Acheter ou louer son cabinet : la vraie première question
Avant même de parler de SCI, d'IR ou d'IS, il faut trancher une question plus simple — et plus honnête : devez-vous acheter ? Acheter les murs de votre cabinet, c'est cesser de payer un loyer « à fonds perdu » pour vous constituer un patrimoine, maîtriser votre outil de travail (pas de congé donné par le bailleur, pas de loyer qui s'envole) et préparer votre retraite(les loyers vous reviendront plus tard). Pour beaucoup de généralistes installés, c'est une excellente opération. Mais pas toujours.

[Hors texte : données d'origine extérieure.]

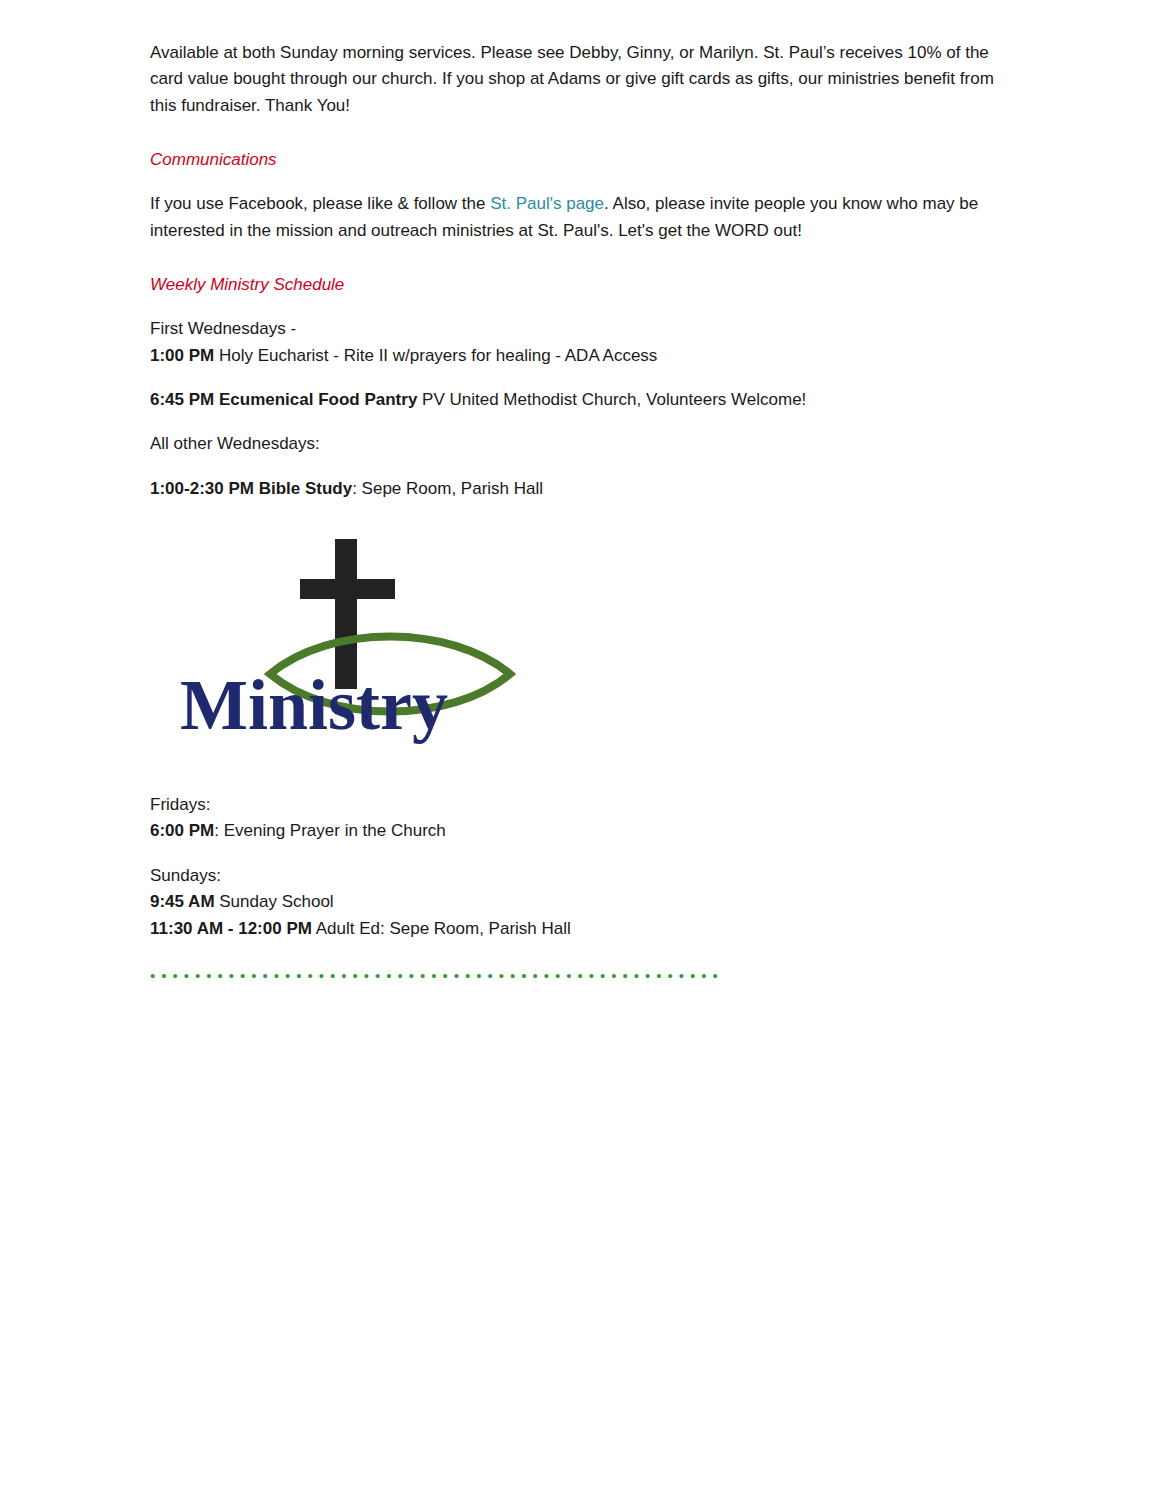Available at both Sunday morning services. Please see Debby, Ginny, or Marilyn. St. Paul’s receives 10% of the card value bought through our church. If you shop at Adams or give gift cards as gifts, our ministries benefit from this fundraiser. Thank You!
Communications
If you use Facebook, please like & follow the St. Paul's page. Also, please invite people you know who may be interested in the mission and outreach ministries at St. Paul's. Let's get the WORD out!
Weekly Ministry Schedule
First Wednesdays -
1:00 PM Holy Eucharist - Rite II w/prayers for healing - ADA Access
6:45 PM Ecumenical Food Pantry PV United Methodist Church, Volunteers Welcome!
All other Wednesdays:
1:00-2:30 PM Bible Study: Sepe Room, Parish Hall
Fridays:
6:00 PM: Evening Prayer in the Church
Sundays:
9:45 AM Sunday School
11:30 AM - 12:00 PM Adult Ed: Sepe Room, Parish Hall
•••••••••••••••••••••••••••••••••••••••••••••••••••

L'essentiel en 30 secondes
Acheter n'a pas de sens à n'importe quel prix ni à n'importe quel moment. Un jeune généraliste encore mobile, une installation récente non consolidée, une zone à attractivité médicale incertaine, ou simplement le besoin de préserver sa capacité d'empruntet sa trésorerie pour l'exercice (matériel, secrétariat, remplaçant) : autant de situations où je conseille d'attendre. La pierre immobilise du capital et de la capacité d'emprunt — on n'achète pas parce qu'une occasion passe, mais parce que le projet tient.
Acheter a du sens si…
Votre installation est consolidée et votre patientèle stable. Vous comptez exercer durablement au même endroit (5 à 10 ans minimum). Vous avez la capacité d'emprunt et un apport. La zone reste attractive sur le plan médical. Et vous visez un revenu de retraite : conserver les murs et les louer au successeur.
Mieux vaut attendre si…
Vous êtes encore mobile ou en début d'installation. Vous avez besoin de votre trésorerie et de votre capacité d'emprunt pour l'exercice. La pérennité de l'implantation n'est pas acquise. Ou votre épargne de précaution et votre prévoyance ne sont pas encore en place : l'immobilier passe alors après.
La bonne méthode n'est pas de décider seul, sous la pression d'une opportunité : c'est de poser le projet immobilier dans l'ensemble de votre situation. C'est précisément l'objet d' un bilan patrimonial préalable, qui confronte l'achat à vos autres priorités (épargne de précaution, PER, prévoyance, transmission). Une fois la décision d'acheter prise, reste la question de la structure— et c'est là que la SCI entre en scène.
Pourquoi loger les murs dans une SCI plutôt qu'en nom propre ou dans la SELARL ?
La SCI n'est pas la seule façon d'acheter ses murs. On peut acheter en nom propre, ou loger l'immeuble à l'actif de la SELARL. Mais dans la grande majorité des cas, la SCI est la structure la plus souple — voici pourquoi.
Une SCI est une société civile immobilière (art. 1832 du Code civil) : deux associés minimum, aucun capital minimum exigé. Son intérêt premier est la dissociation : l'immobilier vit dans une structure distincte de votre activité de soins. Le bien ne dépend plus de l'aléa professionnel, et vous détenez des parts — un actif divisible et transmissible — plutôt qu'un immeuble en bloc. La responsabilité des associés est indéfinie mais non solidaire (art. 1857 du Code civil) : chacun répond du passif social au prorata de ses parts, et non pour le tout.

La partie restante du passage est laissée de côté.